By Thomas Neuburger
While we’re waiting for the latest round in the Trump v. Harris adventure, I’d like to look at Ukraine for today and lay down a marker post.
There are two schools of belief about the Ukraine war, two ways of seeing that world, plus an adjunct belief that’s orthogonal to both.
The Mainstream View
The powerful and their media tell us that Putin is evil and must be stopped at all costs. He murders his enemies, and he’s fighting the Ukraine war, which he unilaterally began, for no other reason than Russian expansionism and global ambition. They tell us it’s certain that NATO expansion had nothing to do with Putin’s decision to invade. In fact it’s the other way round — NATO exists and expands to counter the already existing Russian threat.
Those beliefs are held, not just by people in power, but by voters as well. One might take the words of official Washington, or official Brussels, as predictable propaganda, but quite a few ordinary people are of the same mind. The belief in the Putin threat, as stated above, is widespread and deep.
The Heterodox View
The heterodox view, the one held by dissenters, is almost the inverse of that. Heterodox people hold that:
1. Putin is no more evil than most other rulers. Compare him to allies like Mohammed bin Salman, for example, who decreed the murder, among others, of James Khashoggi. Or consider the now-dead Idi Amin, who “kept heads of political enemies in his freezer—though he said human flesh was generally ‘too salty’ for his taste.” There’s our own George W. Bush and his Vice president Dick Cheney, who established a worldwide torture regime, and whose Iraq-war-of-choice caused half a million deaths; there’s Benjamin Netanyahu; mass murderers all.
2. Putin may be brutal, but he’s not crazy. He’s a rational actor; not a good person but not a loose cannon either. He plays the power politics game the way it’s always been played.
3. Which means that NATO expansion and plans like putting missiles in Poland indeed caused Putin’s invasion of Ukraine. The chief of NATO himself has said as much (full remarks here).
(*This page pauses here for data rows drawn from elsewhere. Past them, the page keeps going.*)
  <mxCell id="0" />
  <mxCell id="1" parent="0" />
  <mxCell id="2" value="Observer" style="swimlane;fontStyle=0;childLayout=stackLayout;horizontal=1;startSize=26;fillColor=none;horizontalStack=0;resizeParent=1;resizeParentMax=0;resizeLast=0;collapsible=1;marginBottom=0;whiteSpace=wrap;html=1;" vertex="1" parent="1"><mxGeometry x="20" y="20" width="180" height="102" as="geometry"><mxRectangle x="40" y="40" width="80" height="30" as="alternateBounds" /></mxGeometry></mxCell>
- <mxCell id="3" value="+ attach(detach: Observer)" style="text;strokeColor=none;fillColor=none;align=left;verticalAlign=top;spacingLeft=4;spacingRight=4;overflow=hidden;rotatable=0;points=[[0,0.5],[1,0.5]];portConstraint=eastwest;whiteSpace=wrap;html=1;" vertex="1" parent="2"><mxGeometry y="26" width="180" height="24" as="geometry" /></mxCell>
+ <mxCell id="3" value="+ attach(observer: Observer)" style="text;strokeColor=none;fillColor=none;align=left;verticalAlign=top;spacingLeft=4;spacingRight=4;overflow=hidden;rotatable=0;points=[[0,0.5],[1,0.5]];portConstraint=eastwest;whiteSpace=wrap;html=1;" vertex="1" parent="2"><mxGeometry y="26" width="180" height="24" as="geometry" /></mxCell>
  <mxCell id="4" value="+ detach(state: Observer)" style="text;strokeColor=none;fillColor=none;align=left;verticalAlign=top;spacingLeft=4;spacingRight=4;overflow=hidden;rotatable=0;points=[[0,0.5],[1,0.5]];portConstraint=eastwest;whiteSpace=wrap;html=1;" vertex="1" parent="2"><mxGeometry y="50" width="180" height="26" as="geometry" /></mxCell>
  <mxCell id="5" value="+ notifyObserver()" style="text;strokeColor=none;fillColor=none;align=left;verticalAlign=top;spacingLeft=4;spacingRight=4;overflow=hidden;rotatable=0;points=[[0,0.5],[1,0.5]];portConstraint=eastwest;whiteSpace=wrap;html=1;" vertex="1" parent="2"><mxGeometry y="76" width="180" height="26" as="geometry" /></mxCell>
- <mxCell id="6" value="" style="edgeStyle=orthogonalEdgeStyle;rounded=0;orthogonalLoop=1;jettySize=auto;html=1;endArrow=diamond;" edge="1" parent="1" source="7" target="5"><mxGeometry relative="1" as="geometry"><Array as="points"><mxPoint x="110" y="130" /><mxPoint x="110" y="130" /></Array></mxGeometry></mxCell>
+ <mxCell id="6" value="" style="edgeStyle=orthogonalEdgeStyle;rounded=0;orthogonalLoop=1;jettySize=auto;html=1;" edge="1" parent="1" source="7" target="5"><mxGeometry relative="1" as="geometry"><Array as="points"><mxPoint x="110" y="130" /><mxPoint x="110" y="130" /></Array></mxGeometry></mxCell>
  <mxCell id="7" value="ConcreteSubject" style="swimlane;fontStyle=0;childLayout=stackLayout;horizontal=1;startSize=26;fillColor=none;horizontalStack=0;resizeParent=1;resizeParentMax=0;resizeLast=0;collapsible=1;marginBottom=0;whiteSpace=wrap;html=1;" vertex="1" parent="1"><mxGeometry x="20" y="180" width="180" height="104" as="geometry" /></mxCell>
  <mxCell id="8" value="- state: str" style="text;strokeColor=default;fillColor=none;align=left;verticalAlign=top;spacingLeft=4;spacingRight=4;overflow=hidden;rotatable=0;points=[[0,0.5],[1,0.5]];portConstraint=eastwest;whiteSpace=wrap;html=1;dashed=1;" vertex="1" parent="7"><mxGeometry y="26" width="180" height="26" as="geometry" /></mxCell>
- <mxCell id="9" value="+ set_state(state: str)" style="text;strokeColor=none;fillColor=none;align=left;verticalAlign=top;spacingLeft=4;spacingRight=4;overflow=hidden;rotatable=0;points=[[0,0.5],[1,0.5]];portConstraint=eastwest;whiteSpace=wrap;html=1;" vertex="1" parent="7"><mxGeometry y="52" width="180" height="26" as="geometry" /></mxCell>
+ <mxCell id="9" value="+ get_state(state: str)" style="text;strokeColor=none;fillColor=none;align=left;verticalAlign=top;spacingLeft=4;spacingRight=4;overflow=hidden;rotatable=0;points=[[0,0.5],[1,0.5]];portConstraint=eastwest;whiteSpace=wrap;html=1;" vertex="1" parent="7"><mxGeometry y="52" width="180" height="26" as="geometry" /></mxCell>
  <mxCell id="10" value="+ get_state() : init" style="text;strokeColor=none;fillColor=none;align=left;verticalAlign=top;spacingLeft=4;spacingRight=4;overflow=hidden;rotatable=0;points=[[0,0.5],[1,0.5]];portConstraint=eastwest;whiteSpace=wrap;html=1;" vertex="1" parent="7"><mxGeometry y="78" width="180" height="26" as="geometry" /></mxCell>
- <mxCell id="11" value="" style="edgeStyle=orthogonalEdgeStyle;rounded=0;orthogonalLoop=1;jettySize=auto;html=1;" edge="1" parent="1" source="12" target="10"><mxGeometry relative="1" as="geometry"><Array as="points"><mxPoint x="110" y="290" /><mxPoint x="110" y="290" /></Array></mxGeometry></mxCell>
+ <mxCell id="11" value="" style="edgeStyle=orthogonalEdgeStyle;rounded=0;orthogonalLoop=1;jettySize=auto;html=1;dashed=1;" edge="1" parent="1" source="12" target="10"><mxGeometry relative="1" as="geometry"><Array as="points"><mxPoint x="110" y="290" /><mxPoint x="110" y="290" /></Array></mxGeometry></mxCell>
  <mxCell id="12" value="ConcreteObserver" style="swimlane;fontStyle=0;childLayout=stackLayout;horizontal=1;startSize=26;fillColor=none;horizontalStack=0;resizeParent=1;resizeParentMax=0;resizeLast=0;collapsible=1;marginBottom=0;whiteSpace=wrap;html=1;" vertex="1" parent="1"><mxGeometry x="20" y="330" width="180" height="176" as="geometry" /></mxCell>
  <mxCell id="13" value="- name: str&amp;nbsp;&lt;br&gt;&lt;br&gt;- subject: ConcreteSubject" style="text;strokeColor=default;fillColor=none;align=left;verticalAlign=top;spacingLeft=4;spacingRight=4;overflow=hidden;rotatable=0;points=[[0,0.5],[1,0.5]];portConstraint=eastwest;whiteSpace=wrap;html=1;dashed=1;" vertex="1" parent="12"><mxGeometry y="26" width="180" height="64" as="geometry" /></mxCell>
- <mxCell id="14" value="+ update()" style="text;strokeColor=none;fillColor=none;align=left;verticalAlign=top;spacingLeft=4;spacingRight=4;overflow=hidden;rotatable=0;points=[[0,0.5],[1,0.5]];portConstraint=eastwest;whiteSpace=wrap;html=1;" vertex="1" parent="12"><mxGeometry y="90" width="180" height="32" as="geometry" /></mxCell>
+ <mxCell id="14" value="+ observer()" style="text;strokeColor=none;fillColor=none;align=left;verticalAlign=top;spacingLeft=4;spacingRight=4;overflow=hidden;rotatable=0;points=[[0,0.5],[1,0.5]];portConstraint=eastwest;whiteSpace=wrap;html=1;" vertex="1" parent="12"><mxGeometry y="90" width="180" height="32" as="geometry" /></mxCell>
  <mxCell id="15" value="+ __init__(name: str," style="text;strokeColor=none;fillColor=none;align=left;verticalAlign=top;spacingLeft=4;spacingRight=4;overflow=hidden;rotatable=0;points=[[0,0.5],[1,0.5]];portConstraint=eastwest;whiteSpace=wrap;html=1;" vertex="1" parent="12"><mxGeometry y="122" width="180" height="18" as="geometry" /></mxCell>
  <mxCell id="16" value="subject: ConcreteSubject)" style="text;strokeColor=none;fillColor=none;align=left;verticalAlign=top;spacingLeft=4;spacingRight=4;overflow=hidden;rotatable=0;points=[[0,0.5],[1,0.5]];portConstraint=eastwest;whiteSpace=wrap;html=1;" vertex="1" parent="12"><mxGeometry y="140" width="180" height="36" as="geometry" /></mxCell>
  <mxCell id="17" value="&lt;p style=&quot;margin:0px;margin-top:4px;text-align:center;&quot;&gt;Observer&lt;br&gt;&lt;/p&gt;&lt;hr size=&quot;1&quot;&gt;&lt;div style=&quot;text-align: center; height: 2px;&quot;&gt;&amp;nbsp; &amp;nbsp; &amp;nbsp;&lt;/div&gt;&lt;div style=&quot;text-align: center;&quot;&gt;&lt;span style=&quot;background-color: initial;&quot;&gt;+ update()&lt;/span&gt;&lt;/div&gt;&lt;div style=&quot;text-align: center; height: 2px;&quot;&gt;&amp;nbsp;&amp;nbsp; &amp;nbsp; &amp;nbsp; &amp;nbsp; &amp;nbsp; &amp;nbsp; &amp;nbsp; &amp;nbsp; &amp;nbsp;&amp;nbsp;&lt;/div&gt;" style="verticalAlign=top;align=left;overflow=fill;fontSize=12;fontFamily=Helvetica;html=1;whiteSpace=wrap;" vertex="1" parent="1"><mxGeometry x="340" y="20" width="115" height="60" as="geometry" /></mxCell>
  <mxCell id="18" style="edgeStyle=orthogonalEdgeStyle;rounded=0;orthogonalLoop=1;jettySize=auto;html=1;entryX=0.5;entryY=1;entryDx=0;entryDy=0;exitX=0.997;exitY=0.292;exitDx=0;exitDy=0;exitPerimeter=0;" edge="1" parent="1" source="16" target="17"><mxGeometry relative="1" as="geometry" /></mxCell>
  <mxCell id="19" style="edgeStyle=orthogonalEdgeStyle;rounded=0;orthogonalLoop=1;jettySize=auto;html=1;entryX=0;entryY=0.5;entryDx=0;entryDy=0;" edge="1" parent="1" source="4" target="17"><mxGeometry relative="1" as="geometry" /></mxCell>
Many political thinkers, from George Kennan (1997) to Henry Kissinger (2022), warned that NATO expansion would lead to war, in the same way the U.S. would attack neighboring country — Mexico, say, or Cuba — if it hosted enemy missiles.
Combining These Views
I think combining these views may be impossible. People who hold that Putin is uniquely evil will never see the Ukraine war as anything less than the start of Russia’s march through the rest of Europe (Baltics, you’re next), an existential threat to life in the West. This view is too strongly held, and too strongly supported, for minds to be changed.
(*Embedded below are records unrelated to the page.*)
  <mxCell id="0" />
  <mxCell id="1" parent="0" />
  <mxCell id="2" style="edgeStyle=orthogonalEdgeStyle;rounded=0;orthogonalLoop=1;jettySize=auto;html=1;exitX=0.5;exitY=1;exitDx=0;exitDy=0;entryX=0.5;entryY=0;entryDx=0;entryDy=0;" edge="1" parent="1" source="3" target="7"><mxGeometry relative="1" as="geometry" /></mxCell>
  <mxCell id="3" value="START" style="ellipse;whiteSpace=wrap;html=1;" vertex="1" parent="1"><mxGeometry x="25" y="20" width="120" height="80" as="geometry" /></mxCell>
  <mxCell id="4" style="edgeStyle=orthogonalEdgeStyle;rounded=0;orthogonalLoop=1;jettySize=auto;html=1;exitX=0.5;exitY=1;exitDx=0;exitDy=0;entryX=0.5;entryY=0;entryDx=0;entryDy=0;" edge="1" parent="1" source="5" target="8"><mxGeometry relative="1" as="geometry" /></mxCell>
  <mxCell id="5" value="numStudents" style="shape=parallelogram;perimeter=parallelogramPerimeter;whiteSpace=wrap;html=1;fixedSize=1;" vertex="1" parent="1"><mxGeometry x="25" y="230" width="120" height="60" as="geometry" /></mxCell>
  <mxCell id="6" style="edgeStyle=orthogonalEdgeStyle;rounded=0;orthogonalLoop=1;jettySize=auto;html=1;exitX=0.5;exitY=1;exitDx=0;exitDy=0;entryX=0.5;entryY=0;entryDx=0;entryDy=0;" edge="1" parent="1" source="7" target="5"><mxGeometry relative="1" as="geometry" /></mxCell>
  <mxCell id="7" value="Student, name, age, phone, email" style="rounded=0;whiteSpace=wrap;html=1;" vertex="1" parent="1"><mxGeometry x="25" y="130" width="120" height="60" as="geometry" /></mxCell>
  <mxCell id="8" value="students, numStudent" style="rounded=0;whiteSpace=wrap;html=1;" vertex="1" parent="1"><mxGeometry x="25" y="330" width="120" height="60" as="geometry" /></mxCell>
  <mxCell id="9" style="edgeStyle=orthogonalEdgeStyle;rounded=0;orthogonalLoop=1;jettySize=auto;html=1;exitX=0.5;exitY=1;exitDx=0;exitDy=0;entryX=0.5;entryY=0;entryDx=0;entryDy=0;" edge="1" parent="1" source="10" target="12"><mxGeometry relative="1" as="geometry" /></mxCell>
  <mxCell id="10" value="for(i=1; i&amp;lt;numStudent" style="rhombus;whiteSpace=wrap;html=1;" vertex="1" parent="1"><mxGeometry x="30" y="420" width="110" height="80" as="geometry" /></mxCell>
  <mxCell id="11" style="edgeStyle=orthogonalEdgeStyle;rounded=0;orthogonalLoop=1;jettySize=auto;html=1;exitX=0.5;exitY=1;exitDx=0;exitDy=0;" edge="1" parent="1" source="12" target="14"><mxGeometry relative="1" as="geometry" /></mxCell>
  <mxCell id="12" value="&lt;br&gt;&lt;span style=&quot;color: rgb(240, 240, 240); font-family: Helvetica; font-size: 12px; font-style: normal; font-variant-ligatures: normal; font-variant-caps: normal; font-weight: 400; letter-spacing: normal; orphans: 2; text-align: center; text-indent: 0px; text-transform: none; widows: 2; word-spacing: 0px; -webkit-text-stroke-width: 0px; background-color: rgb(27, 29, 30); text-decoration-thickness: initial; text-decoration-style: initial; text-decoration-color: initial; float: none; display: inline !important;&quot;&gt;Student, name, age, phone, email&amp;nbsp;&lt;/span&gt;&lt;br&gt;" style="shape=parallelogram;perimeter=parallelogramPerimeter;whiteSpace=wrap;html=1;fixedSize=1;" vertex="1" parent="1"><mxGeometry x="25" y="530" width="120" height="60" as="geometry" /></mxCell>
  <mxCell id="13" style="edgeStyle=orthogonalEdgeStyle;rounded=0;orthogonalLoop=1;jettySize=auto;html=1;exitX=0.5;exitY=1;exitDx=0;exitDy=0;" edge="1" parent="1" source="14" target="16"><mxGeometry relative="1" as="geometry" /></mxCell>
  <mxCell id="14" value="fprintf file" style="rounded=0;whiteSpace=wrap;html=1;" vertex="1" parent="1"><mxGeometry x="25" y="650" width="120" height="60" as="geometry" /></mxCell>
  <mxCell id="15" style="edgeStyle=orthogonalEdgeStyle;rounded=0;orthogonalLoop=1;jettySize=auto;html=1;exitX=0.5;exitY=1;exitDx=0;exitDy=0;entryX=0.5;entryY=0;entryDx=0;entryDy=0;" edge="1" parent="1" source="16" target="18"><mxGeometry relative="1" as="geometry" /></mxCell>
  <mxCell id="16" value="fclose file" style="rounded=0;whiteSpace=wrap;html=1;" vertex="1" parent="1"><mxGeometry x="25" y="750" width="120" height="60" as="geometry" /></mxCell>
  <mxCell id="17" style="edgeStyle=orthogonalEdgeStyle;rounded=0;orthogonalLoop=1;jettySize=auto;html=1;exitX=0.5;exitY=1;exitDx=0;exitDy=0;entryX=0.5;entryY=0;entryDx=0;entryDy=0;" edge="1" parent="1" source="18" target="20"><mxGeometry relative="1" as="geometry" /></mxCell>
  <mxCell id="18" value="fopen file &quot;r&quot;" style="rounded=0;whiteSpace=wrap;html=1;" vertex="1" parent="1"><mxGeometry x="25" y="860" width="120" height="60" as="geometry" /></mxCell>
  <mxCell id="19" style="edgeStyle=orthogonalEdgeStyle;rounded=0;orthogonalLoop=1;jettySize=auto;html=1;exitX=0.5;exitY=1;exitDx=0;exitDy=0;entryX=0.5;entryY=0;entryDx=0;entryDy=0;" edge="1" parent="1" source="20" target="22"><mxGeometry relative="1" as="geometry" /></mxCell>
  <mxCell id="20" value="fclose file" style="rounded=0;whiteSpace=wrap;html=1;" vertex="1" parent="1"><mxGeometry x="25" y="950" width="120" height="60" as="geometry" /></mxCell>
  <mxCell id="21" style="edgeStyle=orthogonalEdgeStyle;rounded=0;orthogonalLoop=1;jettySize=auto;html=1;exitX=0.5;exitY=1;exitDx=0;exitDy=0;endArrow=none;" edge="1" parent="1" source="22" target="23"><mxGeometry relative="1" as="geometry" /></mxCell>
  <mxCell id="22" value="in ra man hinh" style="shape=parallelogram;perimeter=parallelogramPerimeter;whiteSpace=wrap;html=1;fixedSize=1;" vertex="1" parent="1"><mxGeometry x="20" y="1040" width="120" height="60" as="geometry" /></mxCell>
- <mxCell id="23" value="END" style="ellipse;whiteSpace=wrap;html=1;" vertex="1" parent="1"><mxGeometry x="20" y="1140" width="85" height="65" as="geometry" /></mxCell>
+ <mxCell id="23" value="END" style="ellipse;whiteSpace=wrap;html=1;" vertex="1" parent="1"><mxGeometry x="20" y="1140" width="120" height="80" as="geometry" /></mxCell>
Likewise, the heterodox view is strongly ingrained and strongly (its adherents believe) grounded in fact. All of which make it next to impossible for these people as well to modify their views. Their adherence is no doubt strengthened by the constant, derisive “Putin’s puppet” charge being leveled against opponents of the orthodox case. Heels are dug in at this point.
Points to Consider
First, the drive to vilify Russia as the earth’s greatest evil, responsible for everything from Hillary Clinton’s loss to Bernie Sanders’ support, from the Nord Stream pipelines’ destruction to a concerted attack on the 2024 U.S. election, justified or not, has been going on in this country since 2016 and shows no sign of letting up. This means that support for the Ukraine-Russian war will likely not stop. Most of our leaders want it to continue, and most of the voters as well.
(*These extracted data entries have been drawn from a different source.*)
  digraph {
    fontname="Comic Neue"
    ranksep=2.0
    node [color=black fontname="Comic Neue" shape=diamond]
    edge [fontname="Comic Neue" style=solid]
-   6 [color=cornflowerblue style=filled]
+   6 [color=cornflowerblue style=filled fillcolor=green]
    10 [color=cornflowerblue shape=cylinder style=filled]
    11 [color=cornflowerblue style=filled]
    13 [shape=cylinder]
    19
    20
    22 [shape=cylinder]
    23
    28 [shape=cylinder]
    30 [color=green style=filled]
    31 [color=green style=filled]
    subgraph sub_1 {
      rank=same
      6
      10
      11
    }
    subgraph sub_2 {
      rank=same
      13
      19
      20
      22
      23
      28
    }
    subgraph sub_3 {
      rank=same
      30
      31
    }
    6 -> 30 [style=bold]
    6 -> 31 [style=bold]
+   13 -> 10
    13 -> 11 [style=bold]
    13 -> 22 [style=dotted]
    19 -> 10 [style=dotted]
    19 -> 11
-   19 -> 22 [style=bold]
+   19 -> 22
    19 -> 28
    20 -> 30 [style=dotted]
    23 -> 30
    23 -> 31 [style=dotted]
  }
Which brings us, second, to the risk of nuclear war. Why worry about nuclear war? Because Russia has threatened it. There’s no better reason than that.
Third — and this is the adjunct thought I mentioned above — while we don’t technically have “boots on the ground” in the sense of combat infantry, we’re clearly a combatant prosecuting the war. The U.S. and NATO have had troops in Ukraine since at least 2023. When happens when they get killed?
Which means, of course, there’s the risk of a wider conventional war as well. Aid to Ukraine surpassed $50 billion last May, with more on the way. It’s impossible that, given the high tech state of our weapons, we don’t supply training and targeting help as well. Boots on the ground.
The risk of troop death, therefore, the risk of widening war, could not be greater. If one believes that joining the war is just or necessary — a parallel, for example, to the Spanish Civil War of the 1930s — one should join in with pride, declare one’s belief in its justice, and accept the price.
After all, if the U.S. and the bulk of its citizens want regime change in Russia, want to depose the monster that sits in the Kremlin, and use the Ukraine war as a proxy or starter course, the people should be told as much, that this is the goal, with the risk explained and accepted. Otherwise, good luck to us all as we blindly push on.